« Le désert avance »

Martine RIVOIRE

Loin des minarets, des boutiques panachées, des palmeraies juteuses, de la marée noire des souks saturés ; par la piste chaotique de l’Hamada obscur, poussiéreux et aride, les cailloux se chevauchent grossièrement sous le passage des 4X4. Tu t’impatientes !

Sol disloqué. Le rocher devient caillou, les cailloux deviennent poussière. Au fur et à mesure du désert, le noir charbonneux, dans un tourbillon se nuance. Une mixité provisoire s’accentue. Au loin, le désert se dessine. Tu perds ton regard dans ce chamboulement cosmique. Tu as soif de couleurs. Tu bois le désert. Tu l’absorbes. L’impasse t’oblige à marcher. Tu t’approches. Tu l’atteins.
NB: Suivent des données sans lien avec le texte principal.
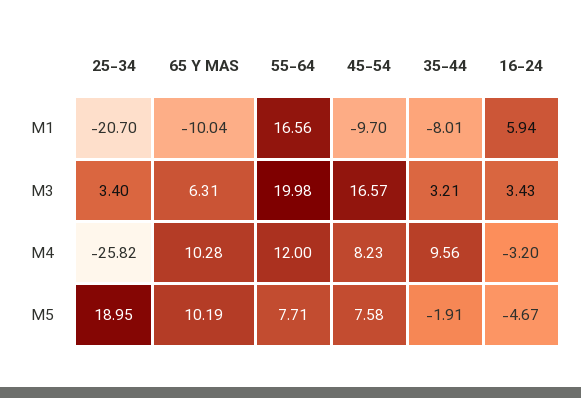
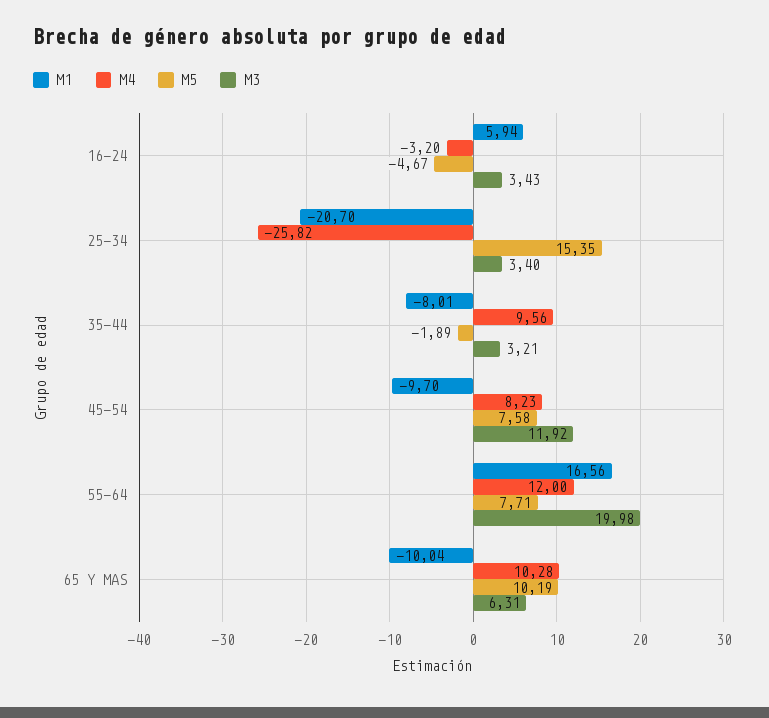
M3, 45-54: 16.57 -> 11.92
M5, 25-34: 18.95 -> 15.35
M5, 35-44: -1.91 -> -1.89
Brouillage des pistes dans ton dos. Plus de repères ! Pas de boussole dans ce labyrinthe de craies coloriées. Du sable, encore et toujours du sable. Rien que du sable farineux. Le vent fouette ton visage, se fraie un passage dans les plis de ta djellaba bleu indigo, irrite tes yeux, et gerce tes lèvres. Le simoun vorace cingle ta peau. Tu t’abandonnes face aux puits de lumière, aux cuvettes de couleurs des profondeurs charnelles des dunes. Nudité de la terre. Le paysage se déhanche : le creux d’un ventre, l’arrondi d’un sein. Tu escalades les vides et les pleins d’une peau veloutée sous le soleil impérial. Ton regard capture l’envol de l’oiseau du désert. Il plane, ailes déployées en quête de proie. Figée, tu savoures le magnétisme qui se mérite. Instant poétique d’un spectre lumineux. Pentes panachées, ondulées, lézardées par le vent, maître du site, qui fait puis défait les dunes. Les couleurs se dérobent sous le coucher du soleil : rouge flamboyant, orange sanguine, ambre, ocre jaune, safran, fuchsia, rosé beige, terre ombrée. Couleurs criardes, puis délavées, dans une étoffe aux reflets changeants.

Tu te perds dans les contours et les arêtes. L’homme devient minéral, le minéral devient homme. Le désert devient silence, temps suspendu, parenthèse, arrêt sur image. Un rien. Un tout. Au loin, des silhouettes filiformes, effilées comme des I s’enfoncent, se brouillent, s’effacent dans la poussière d’étoiles. Tu t’assois sur ton nuage de ciel rouge. Tu suis des yeux la luminance qui devient monochrome. Le jour s’éteint comme la fragilité de la flamme d’une bougie dans le fracas de la nuit. Le soleil tombe du ciel ! Sous ton regard d’enfant, la nuit se glace. Ici c’est nulle part.